Culture

The end of love and a famous voice

With his heart and his vocal chords shredded, Ian Tyson bares his soul on a brave new CD

The end of love and a famous voice

Ian Tyson is on the phone, and his voice sounds as ragged as a tumbleweed rattling over a dusty plain. It’s 8 a.m. in High River, Alta., and a fierce gale is whipping across Tyson’s ranch. “The wind is blowing like there’s no tomorrow,” he says. “It’s going to be a hundred clicks today. You gotta tie things down. When I first came here they had these asphalt shingles on the barns, and when a storm took them off you’d see what looked like a huge, immeasurable flock of vultures in the sky.” Tyson, the cowboy poet reaching for an early morning metaphor, knows a thing or two about wind. His classic ballad, Four Strong Winds—recorded with Ian & Sylvia and adopted by Neil Young—was voted the best Canadian song of all time by CBC Radio three years ago.

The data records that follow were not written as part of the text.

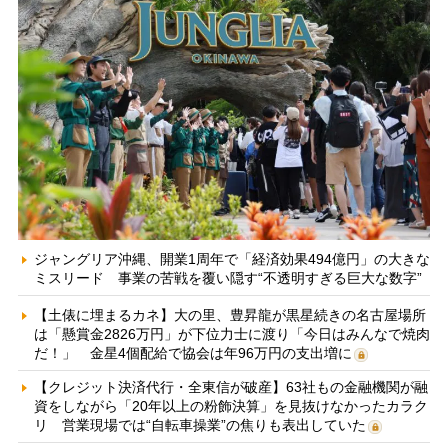
ジャングリア沖縄、開業1周年で「経済効果494億円」の大きな
ミスリード 事業の苦戦を覆い隠す“不透明すぎる巨大な数字”
【土俵に埋まるカネ】大の里、豊昇龍が黒星続きの名古屋場所
は「懸賞金2826万円」が下位力士に渡り「今日はみんなで焼肉
だ！」 金星4個配給で協会は年96万円の支出増に
【クレジット決済代行・全東信が破産】63社もの金融機関が融
資をしながら「20年以上の粉飾決算」を見抜けなかったカラク
リ 営業現場では“自転車操業”の焦りも表出していた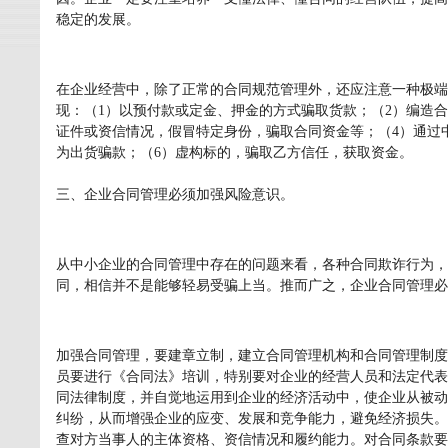
稳定的发展。
在企业经营中，除了正常的合同规范管理外，还应注意一种极端
现：（1）以预付款或定金、押金的方式骗取货款；（2）编造
证件或资信情况，假冒特定身份，骗取合同资金等；（4）通过
为出货骗款；（6）虚构标的，骗取乙方信任，获取资金。
三、企业合同管理必须加强风险意识。
从中小企业的合同管理中存在的问题来看，各种合同欺诈行为，
同，相信并不是能够轻易受骗上当。推而广之，企业合同管理必
加强合同管理，要建章立制，建立合同管理机构和合同管理制度
员要进行《合同法》培训，特别要对企业的经营人员和法定代表
同法律制度，并自觉地运用到企业的经济活动中，使企业从被动
纠纷，从而增强企业的应变、发展和竞争能力，避免经济损失。
查对方当事人的主体资格、资信情况和履约能力。对合同条款要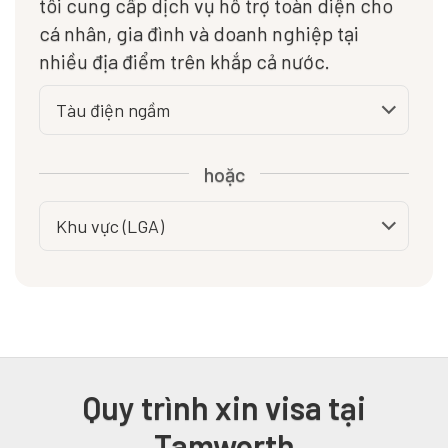
tôi cung cấp dịch vụ hỗ trợ toàn diện cho
cá nhân, gia đình và doanh nghiệp tại
nhiều địa điểm trên khắp cả nước.
hoặc
Quy trình xin visa tại
Tamworth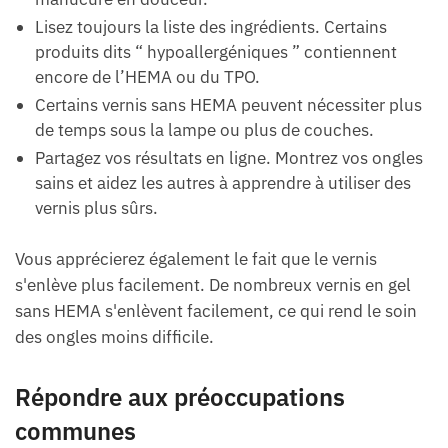
Lisez toujours la liste des ingrédients. Certains
produits dits “ hypoallergéniques ” contiennent
encore de l’HEMA ou du TPO.
Certains vernis sans HEMA peuvent nécessiter plus
de temps sous la lampe ou plus de couches.
Partagez vos résultats en ligne. Montrez vos ongles
sains et aidez les autres à apprendre à utiliser des
vernis plus sûrs.
Vous apprécierez également le fait que le vernis
s'enlève plus facilement. De nombreux vernis en gel
sans HEMA s'enlèvent facilement, ce qui rend le soin
des ongles moins difficile.
Répondre aux préoccupations
communes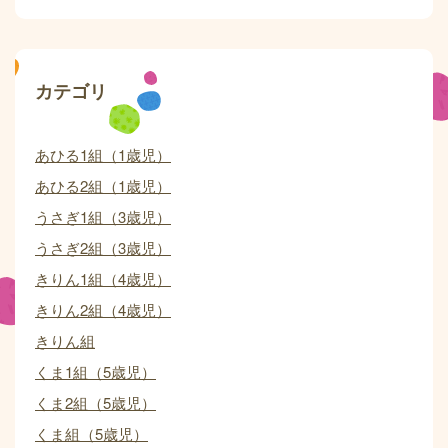
カテゴリ
あひる1組（1歳児）
あひる2組（1歳児）
うさぎ1組（3歳児）
うさぎ2組（3歳児）
きりん1組（4歳児）
きりん2組（4歳児）
きりん組
くま1組（5歳児）
くま2組（5歳児）
くま組（5歳児）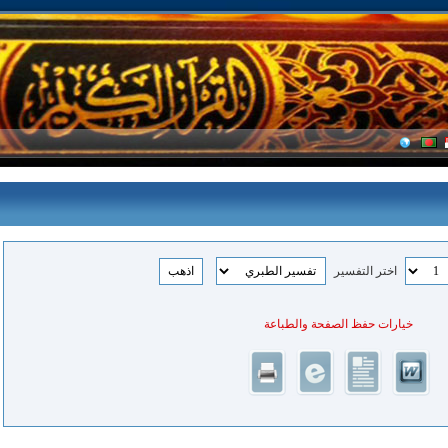
اختر التفسير
خيارات حفظ الصفحة والطباعة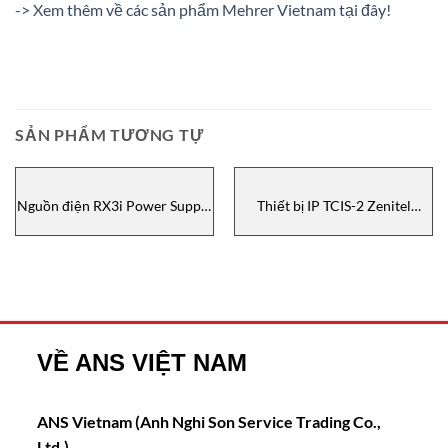
-> Xem thêm về các sản phẩm Mehrer Vietnam tại đây!
SẢN PHẨM TƯƠNG TỰ
Nguồn điện RX3i Power Supply
Thiết bị IP TCIS-2 Zenitel
24VDC IC695PSD140 GE IP
Vietnam
Vietnam
VỀ ANS VIỆT NAM
ANS Vietnam (Anh Nghi Son Service Trading Co.,
Ltd.)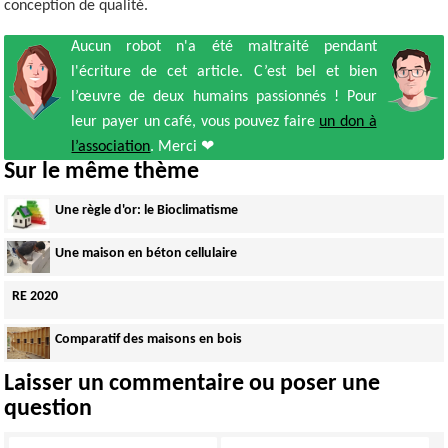
conception de qualité.
Aucun robot n'a été maltraité pendant
l'écriture de cet article. C’est bel et bien
l’œuvre de deux humains passionnés ! Pour
leur payer un café, vous pouvez faire
un don à
l’association
. Merci ❤
Sur le même thème
Une règle d'or: le Bioclimatisme
Une maison en béton cellulaire
RE 2020
Comparatif des maisons en bois
Laisser un commentaire ou poser une
question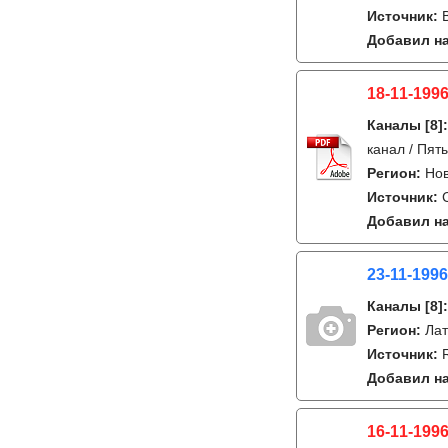
Источник:
Добавил на
18-11-1996
Каналы
[8]
канал / Пят
Регион:
Но
Источник:
Добавил на
23-11-1996
Каналы
[8]
Регион:
Лат
Источник:
Добавил на
16-11-1996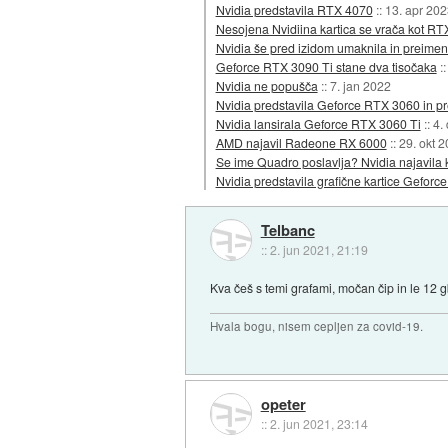
Nvidia predstavila RTX 4070
::
13. apr 202
Nesojena Nvidiina kartica se vrača kot RT
Nvidia še pred izidom umaknila in preim
Geforce RTX 3090 Ti stane dva tisočaka
:
Nvidia ne popušča
::
7. jan 2022
Nvidia predstavila Geforce RTX 3060 in 
Nvidia lansirala Geforce RTX 3060 Ti
::
4.
AMD najavil Radeone RX 6000
::
29. okt 
Se ime Quadro poslavlja? Nvidia najavila
Nvidia predstavila grafične kartice Geforc
Telbanc
::
2. jun 2021, 21:19
Kva češ s temi grafami, močan čip in le 12 
Hvala bogu, nisem cepljen za covid-19.
opeter
::
2. jun 2021, 23:14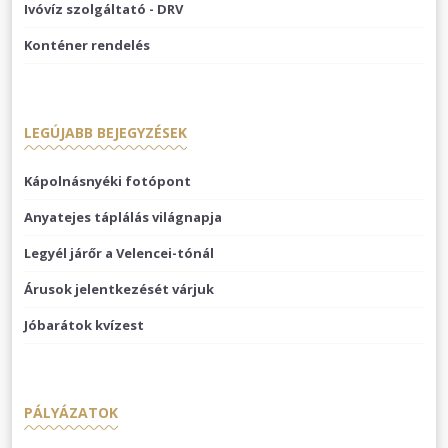
Ivóvíz szolgáltató - DRV
Konténer rendelés
LEGÚJABB BEJEGYZÉSEK
Kápolnásnyéki fotópont
Anyatejes táplálás világnapja
Legyél járőr a Velencei-tónál
Árusok jelentkezését várjuk
Jóbarátok kvízest
PÁLYÁZATOK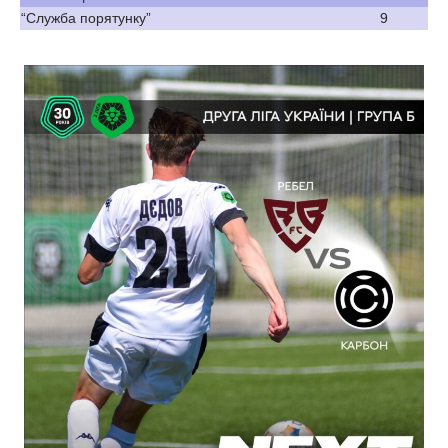
“Служба порятунку”
9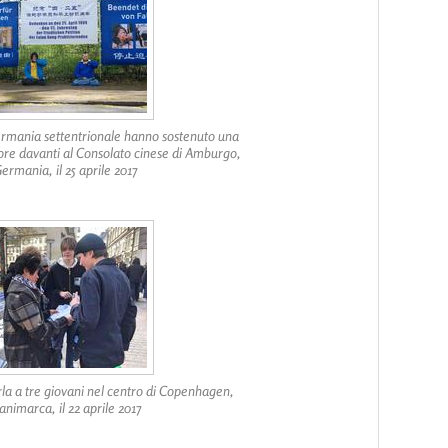
Germania settentrionale hanno sostenuto una
 ore davanti al Consolato cinese di Amburgo,
ermania, il 25 aprile 2017
la a tre giovani nel centro di Copenhagen,
nimarca, il 22 aprile 2017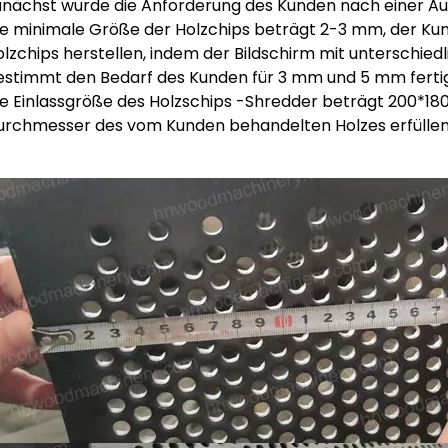
unächst wurde die Anforderung des Kunden nach einer Aus
ie minimale Größe der Holzchips beträgt 2-3 mm, der Ku
olzchips herstellen, indem der Bildschirm mit unterschie
estimmt den Bedarf des Kunden für 3 mm und 5 mm fertig
ie Einlassgröße des Holzschips -Shredder beträgt 200*1
urchmesser des vom Kunden behandelten Holzes erfüllen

But one of the most beautiful voices ever to sing of women and horses and heartbreak is now broken. Its smooth, clear depths are drained and its timbre is cracked like a dry riverbed. The damage was done two years ago at the Havelock Jamboree, a country music festival in Ontario. “The sound was set up for Nashville rock ’n’ roll, all heavy bass,” Tyson explains. “I stupidly tried to outmuscle the sound with my voice, which I’d gotten away with all those years. When I got offstage, I knew I’d done something strange and terrible. Then it was too late.” His voice partially recovered, but last year he caught a nasty virus on a flight from Denver and it hasn’t been the same since. “There’s a lot of scarring down there,” he says.

That, however, didn’t stop Tyson from recording a new album with what was left of his vocal cords. Last week, the singer-songwriter, who turned 75 this year, released Yellowhead to Yellowstone and Other Love Songs, his 14th album. Most of the songs are sad ballads—made even sadder by a voice that’s painfully torn and frayed. The difference in Tyson’s singing is so radical that it amounts to a whole new style: and his Edmonton-based label, Stony Plains Records, is promoting his “dramatically ‘new’ voice” as a selling point. It’s a half-talking delivery that sounds not unlike Mark Knopfler of Dire Straits. “I didn’t realize I was doing it,” says Tyson, “but when I listened to the album, I heard a lot of Knopfler. And he’s a huge influence, especially on the songwriting.”

Though the bass has dropped out of Tyson’s voice, he has discovered some strange new frontiers in the upper shallows that give it a sense of fragility. “The bottom end is gone completely,” he says, “but the top end seems to be lengthening. There’s all sorts of funny avenues you can take in the upper register. I don’t know what’s going on.”

Tyson says he was reluctant to record at first. But Alberta country singer Corb Lund, a close friend, urged him to forge ahead, saying, “I like your voice better the way it is now.” Lund connected him with his Nashville producer, Harry Stinson, who has worked with everyone from George Jones to Steve Earle. Tyson laid down most of the album’s tracks in Nashville in just four days, for a fraction of what he’d spent in Toronto on his previous record, Songs From the Gravel Road, which bombed. This album is attracting a lot of curiosity and some favourable reviews.

Most of the songs are tender laments for a lost love or a vanished frontier. Some verge on the maudlin, but Tyson is not content to sit back in the saddle of country and western cliché—who else would rhyme “some damn bureaucrat” with “abrogate a cowboy hat”? The title tune, Yellowhead to Yellowstone, is sung from the viewpoint of a pack of wolves transplanted from the Canadian Rockies to Wyoming—the kind of epic narrative Gordon Lightfoot used to write. And My Cherry Coloured Rose, about Don Cherry mourning his wife, was sent to him on a homemade CD by Toronto songwriter Jay Aymar.

The breakup ballads on the new album were inspired by “a deep, serious love affair that went south,” says Tyson. “It’s been a tough couple of years.” But he’s not referring to his divorce from his second wife, which finally came through last spring. “The divorce songs were on the previous album.”

Living alone on his ranch, Tyson still works on a horse most days. And next month he’s off to Oklahoma to ride in a major cutting horse championship. He will continue to tour with the “new” voice, and inevitably there are requests for Four Strong Winds. “I don’t like doing it all the time,” he says. “I wrote that thing in 20 minutes and I was just a kid. It’s like someone else wrote it.” Now it will sound like someone else is singing it.